Selected text
+-------+

University of North Texas System’s CIO Improves Student Experience and the Bottom Line

Rama Dhuwaraha leads IT shared services and is working on a number of initiatives to improve life for faculty and students

Rama Dhuwaraha’s first job was an unpaid internship at Morgan Stanley. He worked for a man named John D’Amato who came from a coal mining background, and Dhuwaraha would joke with him that he could only put in four hours a day because he had to go out and make a living doing something else to pay the bills. D’Amato shaped how Dhuwaraha sees business today. He also gave him the opportunity to work with a startup. Dhuwaraha started running everything, from finance to engineering to project management—all skills he later took with him when the mayor of Lexington, Kentucky, was looking for a chief information officer.

Dhuwaraha was still fairly green when he walked into the mayor’s office in 2007. The mayor at the time recognized that the city needed the position filled in order to address a failed PeopleSoft implementation. The city council also needed someone at the helm to focus on major technology needs and provide universal technology leadership, beyond the purview of a director. Dhuwaraha took over the PeopleSoft implementation in the midst of that and turned it around.  He also dealt with issues related to ERP implementation there. “It was an extremely challenging job because these are scenarios you don’t practice for. You go into it pretty much with your life experience, and you’re trying to work things as they happen and turn it around,” he says. “It’s even more challenging than a corporation because everything is so public. You’re dealing with the media in a small town. If you walk into the grocery store, they recognize you based on these council sessions, and your life changes. I think all of that prepared me to deal with the public sector.”

Today, Dhuwaraha is the associate chancellor and CIO at the University of North Texas (UNT) System, one of the nation’s largest public universities. He’s passionate about technology in the public sector because it’s all about how he influences and makes changes in people’s lives. “Technology is great, but by itself, it doesn’t do a whole lot,” says Dhuwaraha. He gets immense satisfaction in being able to impact the students and faculty at UNT.

“Our surveys show that between 87 and 93 percent of our students have mobile devices, and a majority of them want their services provided in some form or fashion on a mobile device.”

Currently, Dhuwaraha is working on a slew of initiatives that he hopes will improve the university’s business platform, general functions, efficiency, and bottom line. The first is an infrastructure project that will give UNT institutions what he calls “the Amazon Experience.” The premise is that UNT will have a server and storage memory to compute and have working services. It will allow departments to seamlessly order various web services instead of individually calling teams and putting them together. The university would have a portal that would be accessible to all three of its campuses under this system.

Dhuwaraha also has a few committees working on mobile applications. Many of the university’s applications aren’t mobile-friendly, and the team is in their infancy in making some of those applications mobile-friendly. “Our surveys show that between 87 and 93 percent of our students have mobile devices, and a majority of them want their services provided in some form or fashion on a mobile device,” he says. The team will also focus some of their energy on data warehousing this year. Dhuwaraha believes it’s going to change the way UNT does business, as well as how the system uses data and analyzes its internal information.

+-------+

Study material
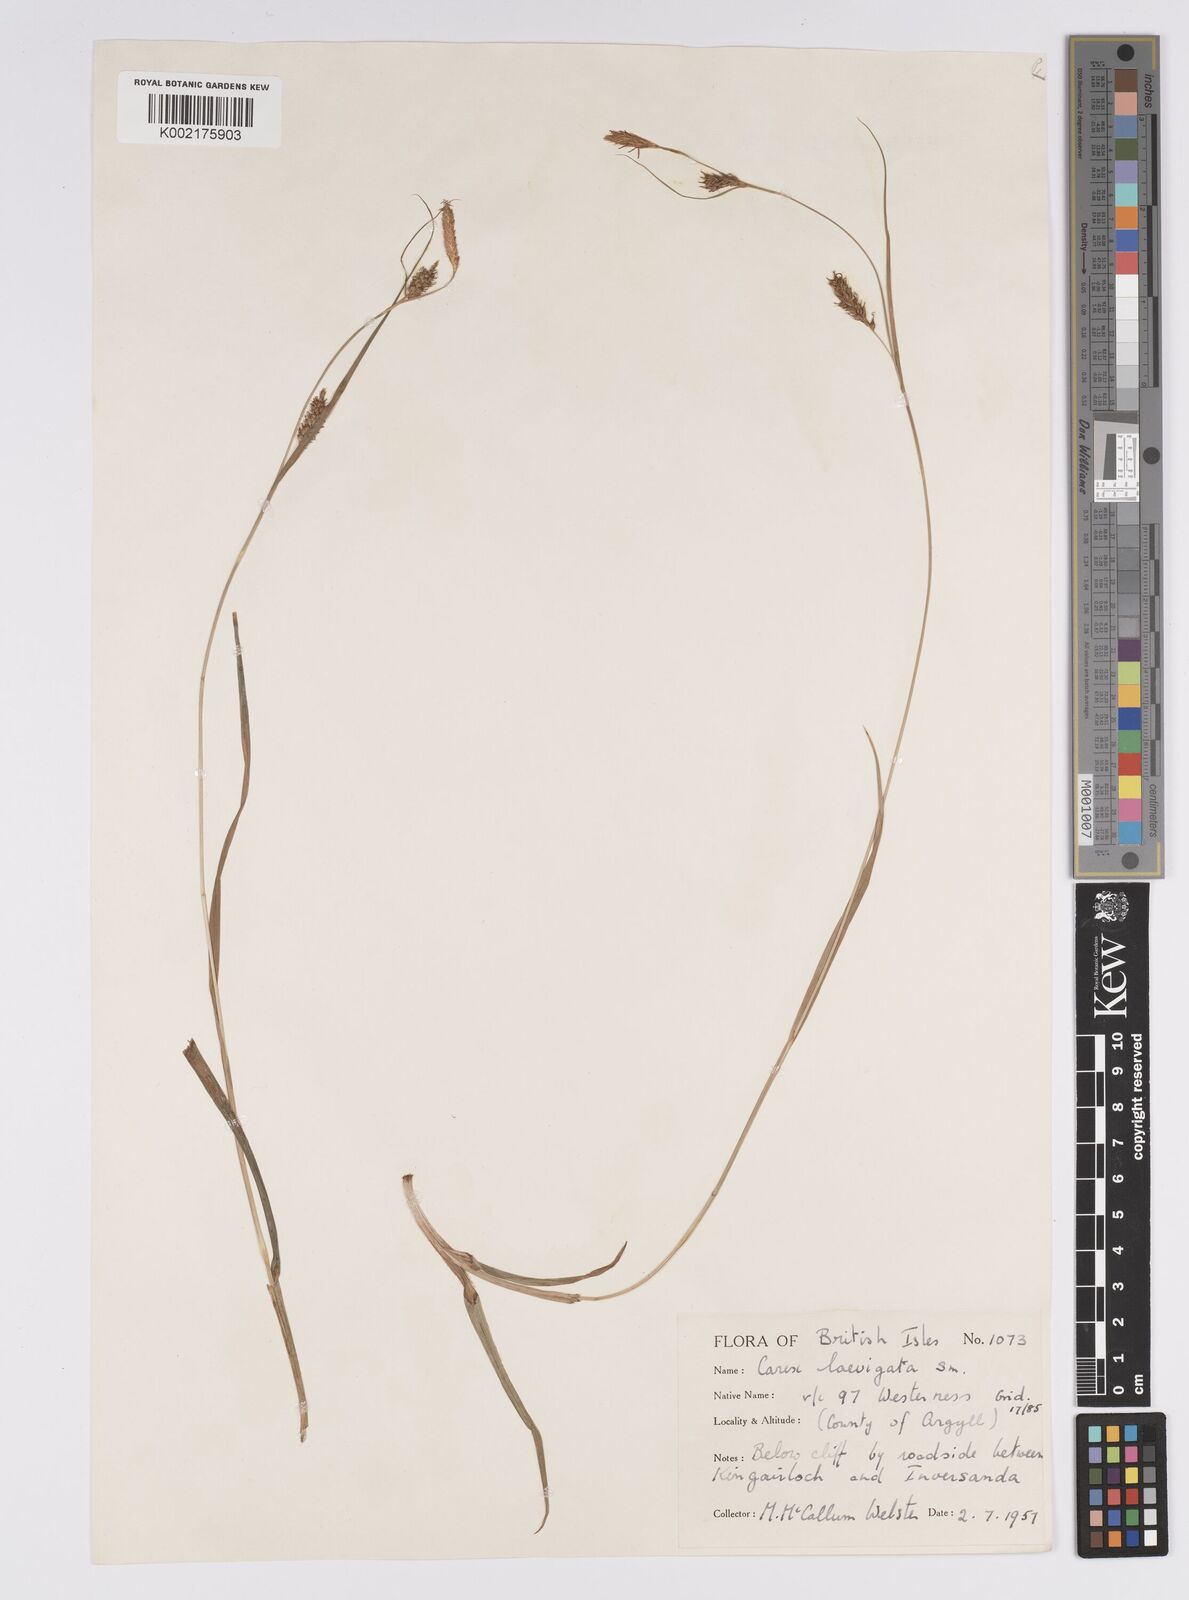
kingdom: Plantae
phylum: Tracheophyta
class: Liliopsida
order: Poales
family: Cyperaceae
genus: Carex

+-------+

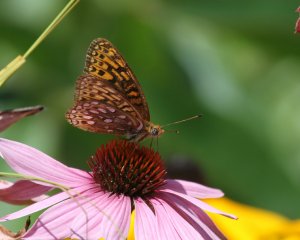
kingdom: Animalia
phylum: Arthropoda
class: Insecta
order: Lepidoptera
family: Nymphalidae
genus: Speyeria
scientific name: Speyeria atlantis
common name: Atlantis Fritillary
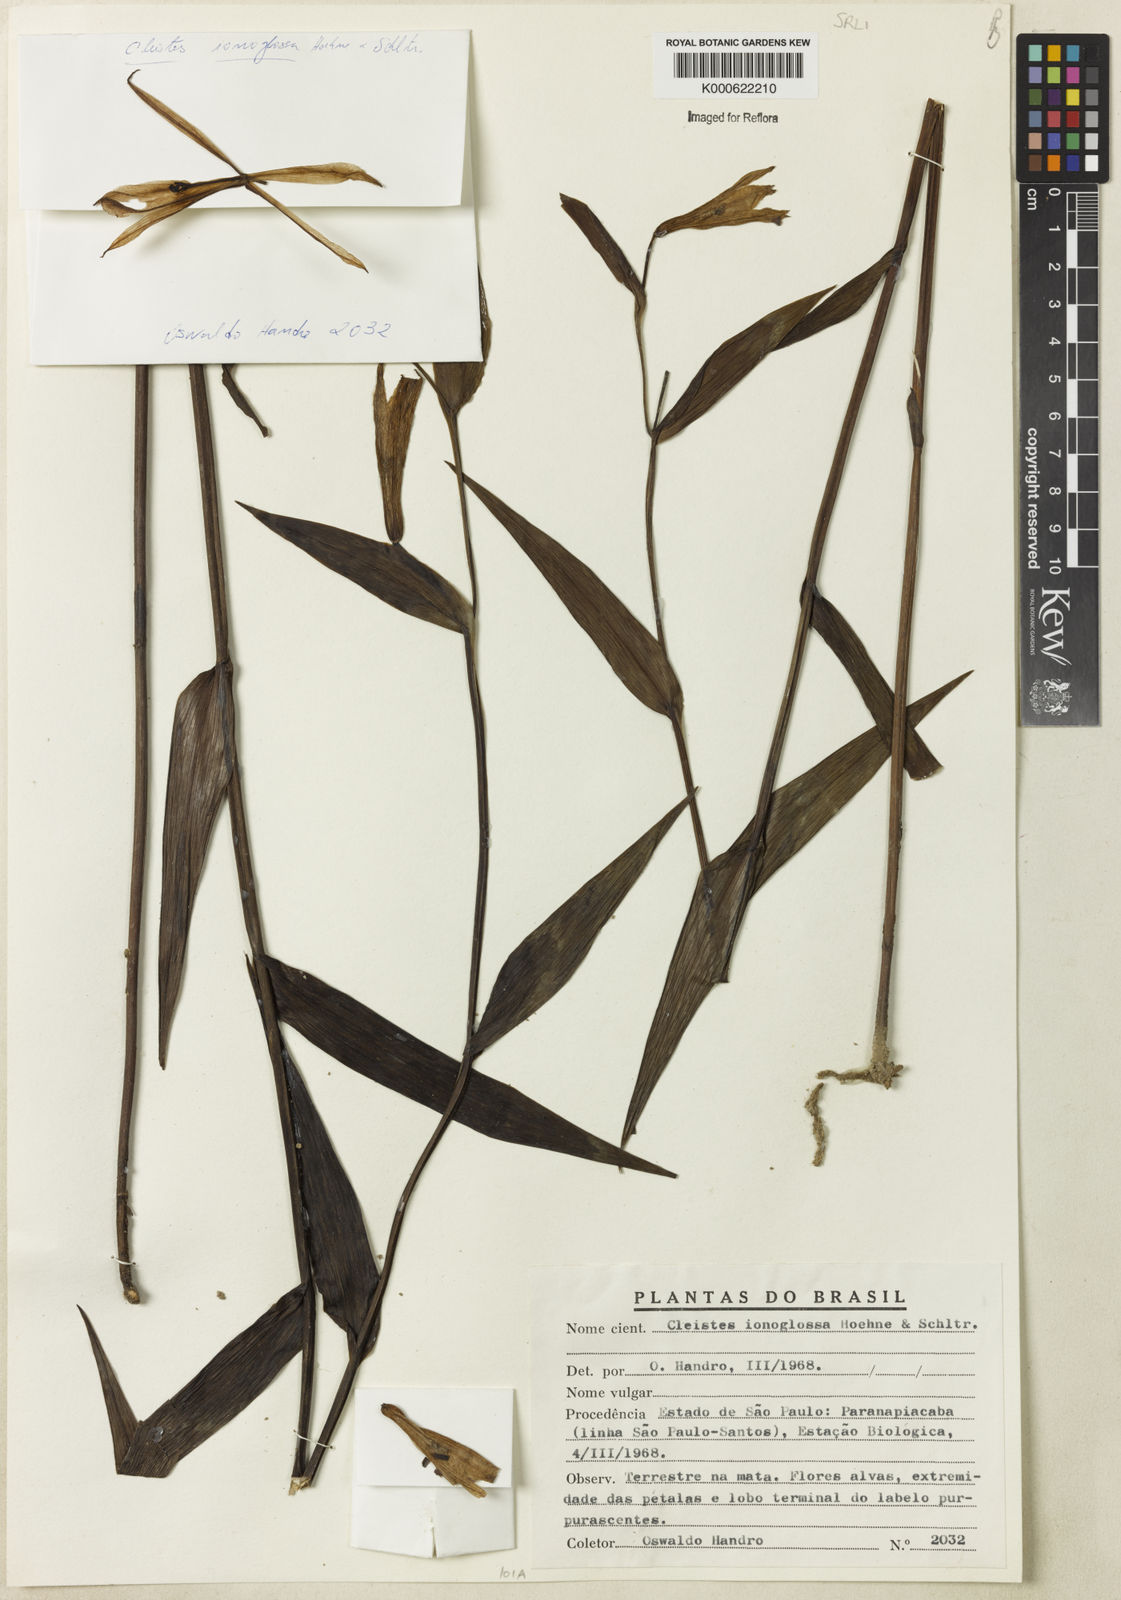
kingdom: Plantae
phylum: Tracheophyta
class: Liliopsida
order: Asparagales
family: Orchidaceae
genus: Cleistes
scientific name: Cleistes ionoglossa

+-------+

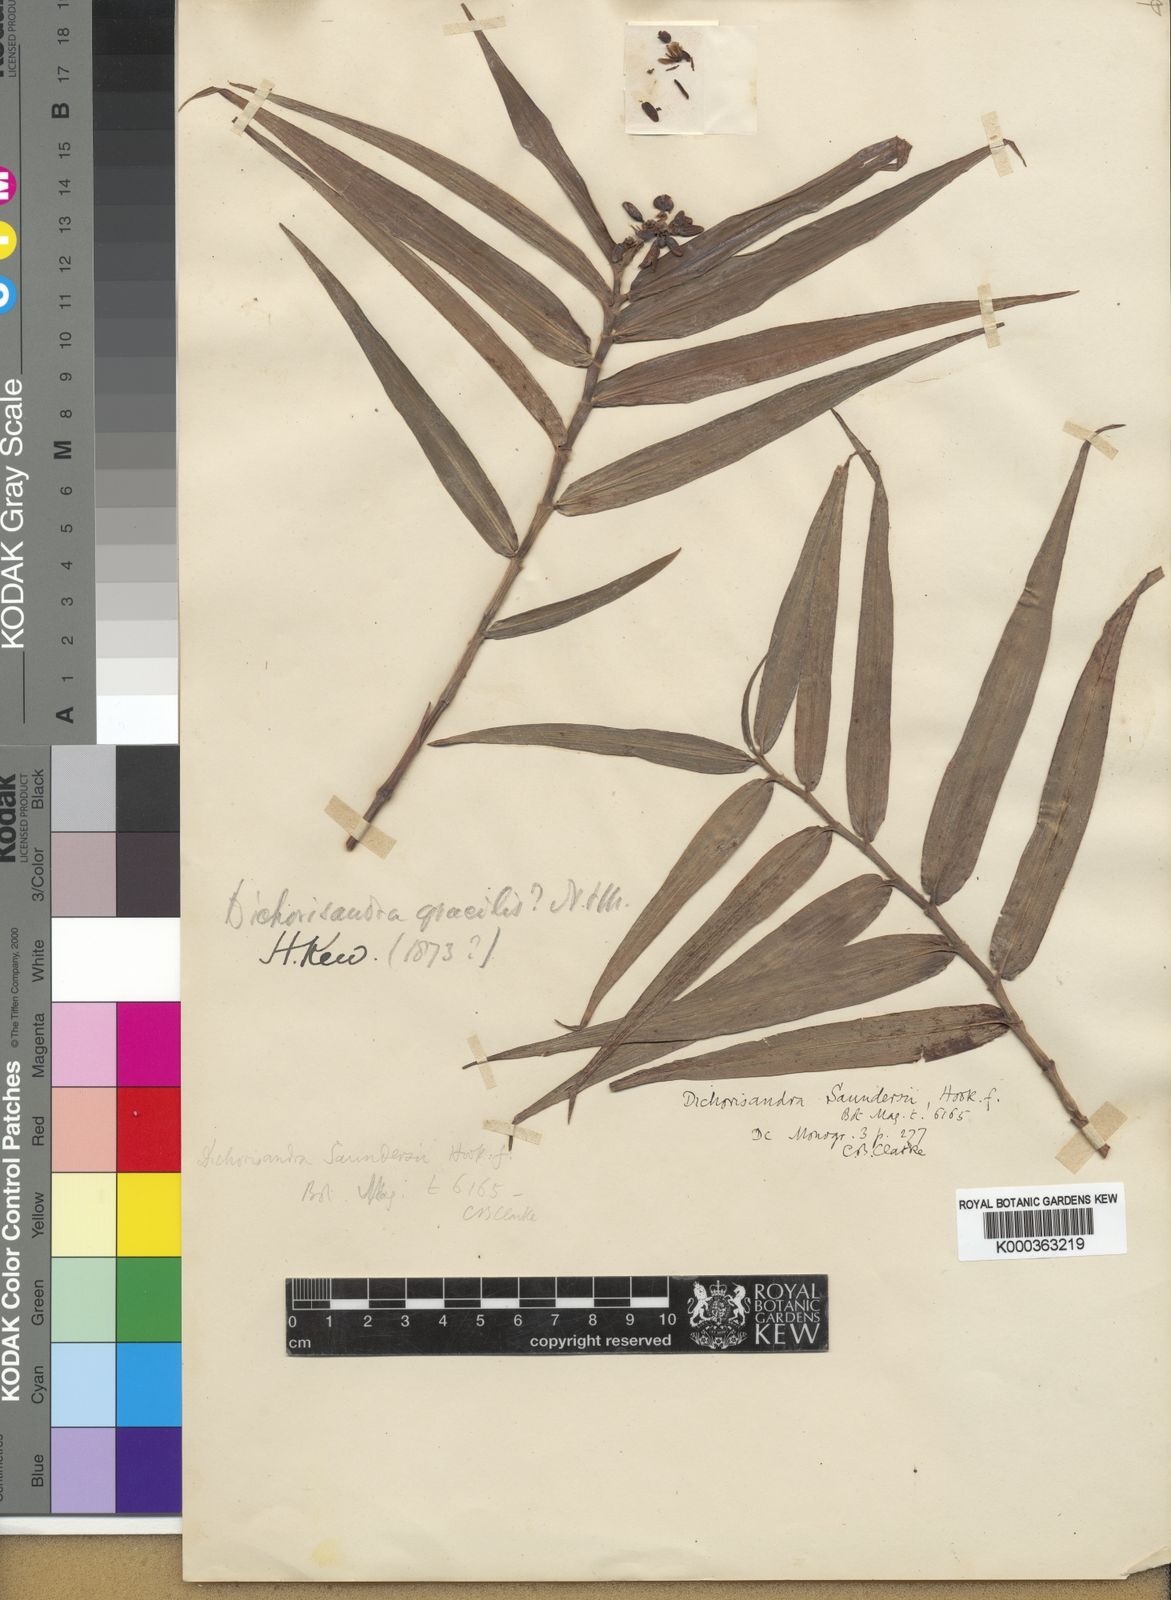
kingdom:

+-------+

Tasks to perform
1 - Answer these questions about the profile of Rama Dhuwaraha.
(a) Where did Dhuwaraha hold his first job, and what kind of position was it?
(b) In what year did he walk into the office of the mayor of Lexington, Kentucky?
(c) According to the surveys he cites, what percentage of students have mobile devices?
2 - Resume the profile of Rama Dhuwaraha after its last sentence.
The items come from a separate source.

Responses
1 -
(a) Morgan Stanley, as an unpaid internship.
(b) 2007.
(c) Between 87 and 93 percent.

2 -
The university’s PeopleSoft is also getting a facelift. The upgrade will improve the finances of the business and will be UNT’s enterprise resource planning system—handling HR, finance, and campus solutions. Since UNT is a public university, this is a huge improvement that will increase transparency and compliance, says Dhuwaraha. It will also help the university perform accurate costing at granular levels, which is something most universities are unable to do. Say a student wants to know how much graduation costs, but doesn’t have an account set up accurately. Under the old system, the university couldn’t perform accurate costing. The new PeopleSoft would change that to improve the university’s financial position.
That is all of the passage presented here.